Carrier Layoffs Teach Workers Costs of Global Trade

An air conditioner bears the Carrier logo in Omaha, Neb., Tuesday, April 21, 2009. United
AP Photo/Nati Harnik

Those who work for Carrier have learned the costs of global trade on a personal and financial level after the company suddenly announced a move to Mexico.

“We have to look around the corner and see how this market will change in order to invest and stay in business for another 100 years,” explained Robert McDonough, a senior executive at Carrier’s parent company, United Technologies. “You can blink and see your market position erode.”

However, the loss is only part of a long line of lost manufacturing jobs in America. The New York Times states that “advances in technology, the diffusion of industrial expertise around the world, the availability of cheap labor and the rise of China as a manufacturing powerhouse would have disrupted the nation’s industrial heartland even without new trade deals,” listing these as the main reasons why companies like Carrier leave the country.

Carrier chose to move, even though the Department of Energy claimed the company earned $5.1 million from President Barack Obama’s stimulus program. Local media reported the “Department of Energy awarded Carrier $5.1 million in clean energy tax credits in December 2013” for its Indianapolis facility.
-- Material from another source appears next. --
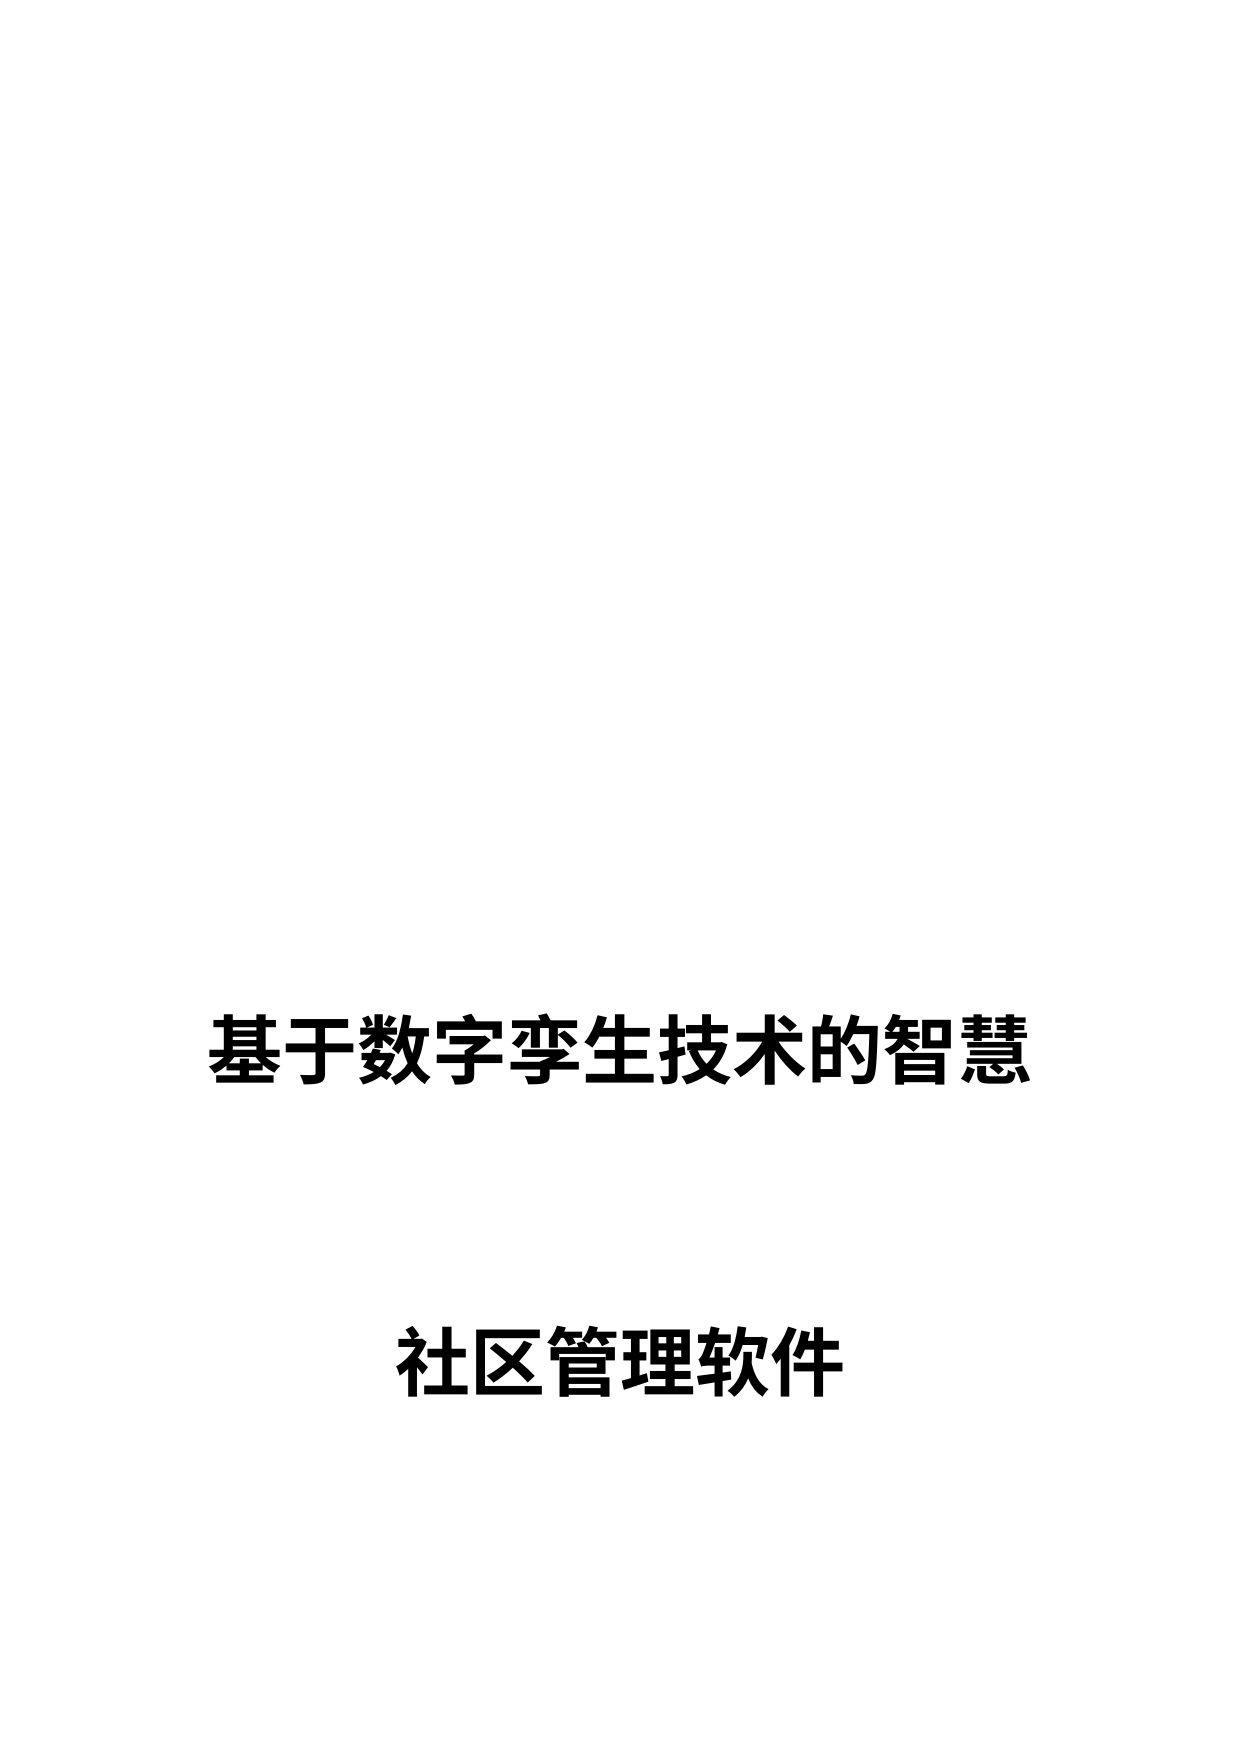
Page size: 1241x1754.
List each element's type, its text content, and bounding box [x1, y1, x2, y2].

It planned to use the money to “expand production at its Indianapolis facility to meet increasing demand for its eco-friendly condensing gas furnace product line.” Carrier denied it received any money.

The Carrier workers have also discovered that other jobs in Indianapolis do not pay as well. The new Amazon plant only pays $15 an hour instead of the usual $20 at Carrier. Carol Bigbee, 59, earned $22 an hour.

“I think it will be extremely hard to find a job that pays $22 an hour,” she said. “You have to be really blessed to find a job that pays that kind of money.”

Carrier insists the move “is strictly a business decision.” It decided last month to move 1,400 jobs from Indianapolis to Mexico, starting in 2017.

“Today’s surprise announcement was without warning and incredibly disappointing,” said Mayor Joe Hogsett, adding:

While I am obviously concerned about the economic impact, my top priority is the well-being of the hardworking families affected by this decision. A job lost in any part of our community affects us all, and I believe these are the times we must come together as one city to lift up our neighbors.

The move even united Democrats and Republicans.

“As governor, I was profoundly disappointed to learn that Carrier Corporation and United Technologies would relocate jobs and operations to Mexico, costing hard-working Hoosiers more than 2,100 jobs,” stated Governor Mike Pence. “My heart goes out to all the families and communities that are affected by this news.”

Democratic Indianapolis council member Zach Adamson told the media the company he uses to heat his house “does not want Mexican-made Carrier products.” Adamson also insisted Indianapolis must “claw back the incentives and benefits they have received to be here.”